Es ist daher notwendig, ein neues, weniger absolutes Konzept von Staatssouveränität zu definieren. Konkret brauchen wir einen vertraglichen Ansatz der Souveränität, der die Verpflichtungen und Verantwortlichkeiten sowie auch die Rechte derer anerkennt, die diese Souveränität genießen. Ein derartiger Ansatz würde vor allem den Regierungen und ihren Spitzenvertretern vermitteln, dass die Rechte und Sicherheiten, die sie bis jetzt mit Eigenstaatlichkeit in Verbindung brachten, Bedingungen unterworfen sind, und dass Regierungen und ihre Spitzenvertreter manche oder in Extremfällen alle diese Rechte und Sicherheiten verlieren würden, wenn sie ihren Verpflichtungen nicht nachkommen.

Diese Idee wird allerdings nur dann Auswirkungen haben, wenn die internationale Gemeinschaft bereit ist, mehr zu tun als diesem Prinzip Ausdruck zu verleihen und auch die nötigen Konsequenzen akzeptiert: dass nämlich andere Staaten und die Welt im Allgemeinen ein Recht und die Pflicht haben, zu handeln, um unschuldiges Leben zu schützen, wenn dieses in großem Maßstab bedroht ist.

Etwas Bewegung in diese Richtung war erkennbar an der weit verbreiteten Unterstützung für die humanitären Interventionen in Bosnien, im Kosovo und Osttimor.
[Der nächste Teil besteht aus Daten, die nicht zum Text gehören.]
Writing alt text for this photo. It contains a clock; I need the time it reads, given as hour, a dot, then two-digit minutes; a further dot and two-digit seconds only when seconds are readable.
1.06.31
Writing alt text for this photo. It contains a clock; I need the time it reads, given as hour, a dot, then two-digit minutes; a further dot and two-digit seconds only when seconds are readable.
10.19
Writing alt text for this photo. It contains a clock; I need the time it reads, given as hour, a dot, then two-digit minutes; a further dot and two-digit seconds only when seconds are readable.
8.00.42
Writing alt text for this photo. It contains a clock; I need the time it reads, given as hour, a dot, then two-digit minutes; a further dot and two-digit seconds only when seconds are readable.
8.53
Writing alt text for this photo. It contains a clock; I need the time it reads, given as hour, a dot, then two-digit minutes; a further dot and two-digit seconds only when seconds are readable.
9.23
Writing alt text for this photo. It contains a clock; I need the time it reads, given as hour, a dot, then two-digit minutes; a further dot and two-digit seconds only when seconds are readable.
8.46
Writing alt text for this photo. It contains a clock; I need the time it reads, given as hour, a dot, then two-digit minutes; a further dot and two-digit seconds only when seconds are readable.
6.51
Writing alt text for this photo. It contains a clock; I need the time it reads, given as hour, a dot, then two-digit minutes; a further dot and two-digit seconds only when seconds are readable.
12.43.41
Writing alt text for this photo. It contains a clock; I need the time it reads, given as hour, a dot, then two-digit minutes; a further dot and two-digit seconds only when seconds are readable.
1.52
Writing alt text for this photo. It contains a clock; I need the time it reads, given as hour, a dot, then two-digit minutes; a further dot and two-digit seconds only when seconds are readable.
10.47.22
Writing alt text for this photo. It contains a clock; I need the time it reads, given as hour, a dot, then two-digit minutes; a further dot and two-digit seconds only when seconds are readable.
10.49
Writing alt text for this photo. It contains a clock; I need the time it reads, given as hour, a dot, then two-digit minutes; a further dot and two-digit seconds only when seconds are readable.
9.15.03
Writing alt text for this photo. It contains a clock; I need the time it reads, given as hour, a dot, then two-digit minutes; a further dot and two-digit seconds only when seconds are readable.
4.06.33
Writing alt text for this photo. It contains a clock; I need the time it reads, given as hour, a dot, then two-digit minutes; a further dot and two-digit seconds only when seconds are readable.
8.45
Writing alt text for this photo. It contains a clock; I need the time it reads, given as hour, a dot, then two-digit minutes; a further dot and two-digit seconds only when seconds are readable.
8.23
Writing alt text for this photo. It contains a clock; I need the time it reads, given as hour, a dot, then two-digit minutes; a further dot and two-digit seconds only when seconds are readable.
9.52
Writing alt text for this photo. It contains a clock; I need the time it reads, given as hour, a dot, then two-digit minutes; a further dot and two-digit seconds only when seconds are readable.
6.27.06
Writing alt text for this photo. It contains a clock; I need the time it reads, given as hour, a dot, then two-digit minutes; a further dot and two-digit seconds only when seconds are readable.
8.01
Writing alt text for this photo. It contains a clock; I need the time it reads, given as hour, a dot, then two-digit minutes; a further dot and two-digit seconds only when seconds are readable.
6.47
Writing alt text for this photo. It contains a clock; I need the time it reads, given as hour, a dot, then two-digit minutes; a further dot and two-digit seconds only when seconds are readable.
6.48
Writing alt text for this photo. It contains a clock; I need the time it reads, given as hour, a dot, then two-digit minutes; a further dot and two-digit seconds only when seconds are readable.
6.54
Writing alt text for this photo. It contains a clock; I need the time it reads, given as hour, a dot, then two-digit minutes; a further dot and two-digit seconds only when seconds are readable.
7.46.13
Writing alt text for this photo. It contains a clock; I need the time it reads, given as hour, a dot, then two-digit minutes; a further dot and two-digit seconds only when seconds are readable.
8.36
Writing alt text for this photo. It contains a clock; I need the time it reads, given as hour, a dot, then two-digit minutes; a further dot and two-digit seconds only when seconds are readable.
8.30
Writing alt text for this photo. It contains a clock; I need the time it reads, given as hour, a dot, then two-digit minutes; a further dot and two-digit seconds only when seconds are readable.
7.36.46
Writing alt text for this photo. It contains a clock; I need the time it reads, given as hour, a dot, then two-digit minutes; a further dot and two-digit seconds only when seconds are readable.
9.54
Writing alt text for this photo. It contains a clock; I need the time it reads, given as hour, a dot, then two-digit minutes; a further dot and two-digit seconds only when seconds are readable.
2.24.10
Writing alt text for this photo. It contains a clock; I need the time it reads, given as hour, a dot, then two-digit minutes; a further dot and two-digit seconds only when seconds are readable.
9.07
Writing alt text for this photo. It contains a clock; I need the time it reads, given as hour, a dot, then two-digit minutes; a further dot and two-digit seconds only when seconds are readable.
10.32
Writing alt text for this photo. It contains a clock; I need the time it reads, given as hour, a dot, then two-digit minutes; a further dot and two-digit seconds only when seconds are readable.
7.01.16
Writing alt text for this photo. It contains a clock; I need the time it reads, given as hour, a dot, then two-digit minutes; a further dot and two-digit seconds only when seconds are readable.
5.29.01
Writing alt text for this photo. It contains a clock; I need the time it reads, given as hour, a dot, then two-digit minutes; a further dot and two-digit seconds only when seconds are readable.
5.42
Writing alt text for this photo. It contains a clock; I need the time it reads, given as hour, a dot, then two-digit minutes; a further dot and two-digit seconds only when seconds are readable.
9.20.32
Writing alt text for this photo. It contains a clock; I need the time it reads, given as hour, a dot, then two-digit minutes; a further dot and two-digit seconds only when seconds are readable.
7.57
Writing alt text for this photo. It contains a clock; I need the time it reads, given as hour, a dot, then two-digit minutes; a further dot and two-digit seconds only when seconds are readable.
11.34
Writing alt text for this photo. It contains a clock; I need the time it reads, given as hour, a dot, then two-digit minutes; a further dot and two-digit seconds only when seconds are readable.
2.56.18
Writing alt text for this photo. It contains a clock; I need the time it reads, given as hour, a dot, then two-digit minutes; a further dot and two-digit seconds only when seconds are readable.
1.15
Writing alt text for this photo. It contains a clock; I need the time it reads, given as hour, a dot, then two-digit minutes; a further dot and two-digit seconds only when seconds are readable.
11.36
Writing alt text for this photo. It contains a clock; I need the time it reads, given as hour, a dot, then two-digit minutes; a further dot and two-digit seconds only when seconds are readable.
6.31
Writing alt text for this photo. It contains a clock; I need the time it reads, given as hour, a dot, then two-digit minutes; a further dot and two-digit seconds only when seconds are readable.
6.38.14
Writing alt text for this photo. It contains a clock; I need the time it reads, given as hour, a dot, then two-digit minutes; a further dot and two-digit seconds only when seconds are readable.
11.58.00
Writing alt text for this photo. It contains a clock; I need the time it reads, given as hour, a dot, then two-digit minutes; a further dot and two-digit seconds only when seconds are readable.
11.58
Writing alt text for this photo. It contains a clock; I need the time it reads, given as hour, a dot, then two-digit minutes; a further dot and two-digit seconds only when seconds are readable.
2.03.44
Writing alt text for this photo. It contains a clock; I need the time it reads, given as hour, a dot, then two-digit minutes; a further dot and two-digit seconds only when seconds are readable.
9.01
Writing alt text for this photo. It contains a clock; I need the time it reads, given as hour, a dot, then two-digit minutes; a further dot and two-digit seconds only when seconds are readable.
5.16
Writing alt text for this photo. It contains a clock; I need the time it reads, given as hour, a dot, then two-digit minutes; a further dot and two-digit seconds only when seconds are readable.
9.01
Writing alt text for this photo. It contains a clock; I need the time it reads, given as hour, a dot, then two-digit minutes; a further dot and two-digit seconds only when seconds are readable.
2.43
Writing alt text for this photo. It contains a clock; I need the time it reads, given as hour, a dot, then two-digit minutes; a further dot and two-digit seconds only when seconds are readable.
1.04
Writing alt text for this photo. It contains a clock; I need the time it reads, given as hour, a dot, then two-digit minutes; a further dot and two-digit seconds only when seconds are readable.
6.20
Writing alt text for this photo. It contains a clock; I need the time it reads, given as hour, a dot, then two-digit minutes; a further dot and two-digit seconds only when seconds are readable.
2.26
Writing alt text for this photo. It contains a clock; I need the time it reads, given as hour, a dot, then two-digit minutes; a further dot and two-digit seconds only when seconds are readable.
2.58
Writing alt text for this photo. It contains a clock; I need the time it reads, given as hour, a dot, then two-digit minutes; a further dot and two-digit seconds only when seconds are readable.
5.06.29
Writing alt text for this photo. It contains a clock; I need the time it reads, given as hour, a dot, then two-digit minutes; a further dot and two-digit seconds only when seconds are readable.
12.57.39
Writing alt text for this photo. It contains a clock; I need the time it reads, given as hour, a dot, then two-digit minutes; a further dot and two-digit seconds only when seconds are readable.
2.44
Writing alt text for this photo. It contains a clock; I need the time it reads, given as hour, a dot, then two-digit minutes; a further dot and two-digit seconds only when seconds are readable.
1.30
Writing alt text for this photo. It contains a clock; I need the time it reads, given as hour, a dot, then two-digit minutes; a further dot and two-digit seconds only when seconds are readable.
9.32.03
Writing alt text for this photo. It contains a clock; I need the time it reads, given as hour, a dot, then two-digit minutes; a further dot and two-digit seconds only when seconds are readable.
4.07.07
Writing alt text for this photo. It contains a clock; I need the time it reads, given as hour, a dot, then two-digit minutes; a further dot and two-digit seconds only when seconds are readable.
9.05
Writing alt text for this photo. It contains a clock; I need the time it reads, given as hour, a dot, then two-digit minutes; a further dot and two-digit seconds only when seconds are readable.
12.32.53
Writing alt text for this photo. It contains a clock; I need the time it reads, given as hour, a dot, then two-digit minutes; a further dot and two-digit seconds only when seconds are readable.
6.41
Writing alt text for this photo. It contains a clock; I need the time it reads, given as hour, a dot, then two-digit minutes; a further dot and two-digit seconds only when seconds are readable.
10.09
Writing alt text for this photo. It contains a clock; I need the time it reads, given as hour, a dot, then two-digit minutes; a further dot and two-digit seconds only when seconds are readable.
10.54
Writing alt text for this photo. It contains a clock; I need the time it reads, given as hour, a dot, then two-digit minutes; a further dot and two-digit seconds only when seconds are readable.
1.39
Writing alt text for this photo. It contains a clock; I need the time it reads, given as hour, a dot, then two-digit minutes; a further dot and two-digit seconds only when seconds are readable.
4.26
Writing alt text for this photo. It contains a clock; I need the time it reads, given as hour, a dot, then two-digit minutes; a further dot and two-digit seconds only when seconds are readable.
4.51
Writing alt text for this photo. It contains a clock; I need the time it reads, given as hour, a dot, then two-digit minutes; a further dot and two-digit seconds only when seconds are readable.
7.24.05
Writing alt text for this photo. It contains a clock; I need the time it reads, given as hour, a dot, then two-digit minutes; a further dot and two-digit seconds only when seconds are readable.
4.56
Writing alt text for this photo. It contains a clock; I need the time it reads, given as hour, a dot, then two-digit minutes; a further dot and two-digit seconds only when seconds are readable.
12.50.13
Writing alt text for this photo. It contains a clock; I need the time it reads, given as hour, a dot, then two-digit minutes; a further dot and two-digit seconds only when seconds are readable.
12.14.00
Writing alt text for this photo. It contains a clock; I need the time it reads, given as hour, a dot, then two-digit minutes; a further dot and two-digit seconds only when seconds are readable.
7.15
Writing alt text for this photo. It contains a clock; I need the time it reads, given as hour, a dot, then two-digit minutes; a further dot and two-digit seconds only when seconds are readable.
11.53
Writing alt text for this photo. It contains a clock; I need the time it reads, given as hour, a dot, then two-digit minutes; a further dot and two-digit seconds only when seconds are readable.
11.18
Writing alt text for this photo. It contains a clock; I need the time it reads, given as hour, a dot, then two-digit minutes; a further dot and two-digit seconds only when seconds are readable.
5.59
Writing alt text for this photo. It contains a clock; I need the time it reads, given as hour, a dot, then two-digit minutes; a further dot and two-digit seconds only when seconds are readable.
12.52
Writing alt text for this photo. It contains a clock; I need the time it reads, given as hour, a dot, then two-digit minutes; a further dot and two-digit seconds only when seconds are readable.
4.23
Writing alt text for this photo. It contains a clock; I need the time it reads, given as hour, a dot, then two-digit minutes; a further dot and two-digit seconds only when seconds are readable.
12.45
Ein weiteres Zeichen der Veränderung ist das Basisdokument („Gründungsakte") der Afrikanischen Union, jener regionalen Organisation, die im Juli 2000 als Ersatz für die ineffiziente Organisation der Afrikanischen Einheit ins Leben gerufen wurde. In diesem Dokument wird zunächst das Prinzip der Nichteinmischung eines Mitgliedsstaates in die inneren Angelegenheiten eines anderen angeführt. In weiterer Folge wird darin allerdings „das Recht der Union" erklärt „in einem Mitgliedsstaat aufgrund eines Beschlusses der Vollversammlung im Falle schwerwiegender Umstände einzugreifen, zu denen Kriegsverbrechen, Völkermord und Verbrechen gegen die Menschlichkeit zählen." Eine Intervention unter diesen Umständen kann auf unterschiedliche Weise erfolgen, von öffentlicher Rhetorik und privater Diplomatie bis hin zu wirtschaftlichen und politischen Sanktionen und bewaffneten Interventionen.

All das bringt uns wieder zurück nach Darfur. Was muss getan werden? Den vertriebenen Menschen von Darfur muss dringend geholfen werden. Diejenigen, die diesen Konflikt überlebt haben, brauchen Hilfe, damit sie nicht Krankheiten und dem Hunger zum Opfer fallen. Überdies gibt es Grund genug, diplomatische Bemühungen zu erneuern, um zu einem dauerhaften Waffenstillstand zu gelangen und im Anschluss daran eine Einigung darüber zu erzielen, welche Missstände ursprünglich zu dieser Krise beigetragen haben.

Darüber hinaus müssen noch zwei Punkte betont werden. Erstens sollten Länder, in Einklang mit der Resolution 1564 des UNO-Sicherheitsrates, der Afrikanischen Union die logistische, materielle und finanzielle Hilfe zukommen lassen, um die man angesucht hat. Mit dieser Unterstützung könnten die von der AU autorisierten Truppen die Flüchtlingslager bewachen und mit der Zeit auch Dörfer beschützen, so dass Männer, Frauen und Kinder wieder sicher nach Hause zurückkehren könnten.

Zweitens sollte die UNO ihre Drohung wahr machen und Sanktionen gegen die sudanesische Regierung erlassen, wenn diese ihre Luftangriffe auf die Dörfer nicht einstellt und die Unterstützung der Janjaweed nicht aufgibt. Gegen diejenigen, die sich diesen Anordnungen nicht fügen, sollte Anklage wegen Kriegsverbrechen erhoben werden.

Es ist wichtig, dass die Welt handelt, nicht nur um das Leben der Menschen in Darfur zu retten, sondern um zukünftige Darfurs zu verhindern. Eine große Zahl unschuldiger Menschenleben hängt davon ab.